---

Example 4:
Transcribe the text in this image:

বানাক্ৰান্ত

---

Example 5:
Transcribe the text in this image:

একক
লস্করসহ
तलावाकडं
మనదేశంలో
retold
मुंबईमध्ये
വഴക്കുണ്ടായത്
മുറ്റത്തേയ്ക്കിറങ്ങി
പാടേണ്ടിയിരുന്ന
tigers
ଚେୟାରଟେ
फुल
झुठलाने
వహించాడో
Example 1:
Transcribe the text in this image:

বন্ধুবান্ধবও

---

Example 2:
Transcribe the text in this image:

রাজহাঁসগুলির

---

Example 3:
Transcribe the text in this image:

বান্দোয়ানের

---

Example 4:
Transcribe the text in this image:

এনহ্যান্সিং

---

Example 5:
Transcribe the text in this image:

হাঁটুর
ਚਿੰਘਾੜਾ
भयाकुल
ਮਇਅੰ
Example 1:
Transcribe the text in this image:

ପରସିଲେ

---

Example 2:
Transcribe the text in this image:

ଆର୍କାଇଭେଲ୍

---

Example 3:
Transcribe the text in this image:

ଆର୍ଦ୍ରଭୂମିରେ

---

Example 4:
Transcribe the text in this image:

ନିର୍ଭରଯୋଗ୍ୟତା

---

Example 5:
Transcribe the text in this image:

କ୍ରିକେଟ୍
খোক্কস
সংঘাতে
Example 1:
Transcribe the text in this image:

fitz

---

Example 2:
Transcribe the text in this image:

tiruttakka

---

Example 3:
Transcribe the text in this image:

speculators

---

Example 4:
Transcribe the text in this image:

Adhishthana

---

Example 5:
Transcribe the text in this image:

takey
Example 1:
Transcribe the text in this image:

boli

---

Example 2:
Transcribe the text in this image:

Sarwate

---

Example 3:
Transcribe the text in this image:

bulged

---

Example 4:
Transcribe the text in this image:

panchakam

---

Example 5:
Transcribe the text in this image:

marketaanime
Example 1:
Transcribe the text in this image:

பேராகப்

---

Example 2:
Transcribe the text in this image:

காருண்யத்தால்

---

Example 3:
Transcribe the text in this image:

== Directions ==
Could you give the records again, exactly as they appear?

== Response ==
---

Example 4:
Transcribe the text in this image:

বানাক্ৰান্ত

---

Example 5:
Transcribe the text in this image:

একক
লস্করসহ
तलावाकडं
మనదేశంలో
retold
मुंबईमध्ये
വഴക്കുണ്ടായത്
മുറ്റത്തേയ്ക്കിറങ്ങി
പാടേണ്ടിയിരുന്ന
tigers
ଚେୟାରଟେ
फुल
झुठलाने
వహించాడో
Example 1:
Transcribe the text in this image:

বন্ধুবান্ধবও

---

Example 2:
Transcribe the text in this image:

রাজহাঁসগুলির

---

Example 3:
Transcribe the text in this image:

বান্দোয়ানের

---

Example 4:
Transcribe the text in this image:

এনহ্যান্সিং

---

Example 5:
Transcribe the text in this image:

হাঁটুর
ਚਿੰਘਾੜਾ
भयाकुल
ਮਇਅੰ
Example 1:
Transcribe the text in this image:

ପରସିଲେ

---

Example 2:
Transcribe the text in this image:

ଆର୍କାଇଭେଲ୍

---

Example 3:
Transcribe the text in this image:

ଆର୍ଦ୍ରଭୂମିରେ

---

Example 4:
Transcribe the text in this image:

ନିର୍ଭରଯୋଗ୍ୟତା

---

Example 5:
Transcribe the text in this image:

କ୍ରିକେଟ୍
খোক্কস
সংঘাতে
Example 1:
Transcribe the text in this image:

fitz

---

Example 2:
Transcribe the text in this image:

tiruttakka

---

Example 3:
Transcribe the text in this image:

speculators

---

Example 4:
Transcribe the text in this image:

Adhishthana

---

Example 5:
Transcribe the text in this image:

takey
Example 1:
Transcribe the text in this image:

boli

---

Example 2:
Transcribe the text in this image:

Sarwate

---

Example 3:
Transcribe the text in this image:

bulged

---

Example 4:
Transcribe the text in this image:

panchakam

---

Example 5:
Transcribe the text in this image:

marketaanime
Example 1:
Transcribe the text in this image:

பேராகப்

---

Example 2:
Transcribe the text in this image:

காருண்யத்தால்

---

Example 3:
Transcribe the text in this image:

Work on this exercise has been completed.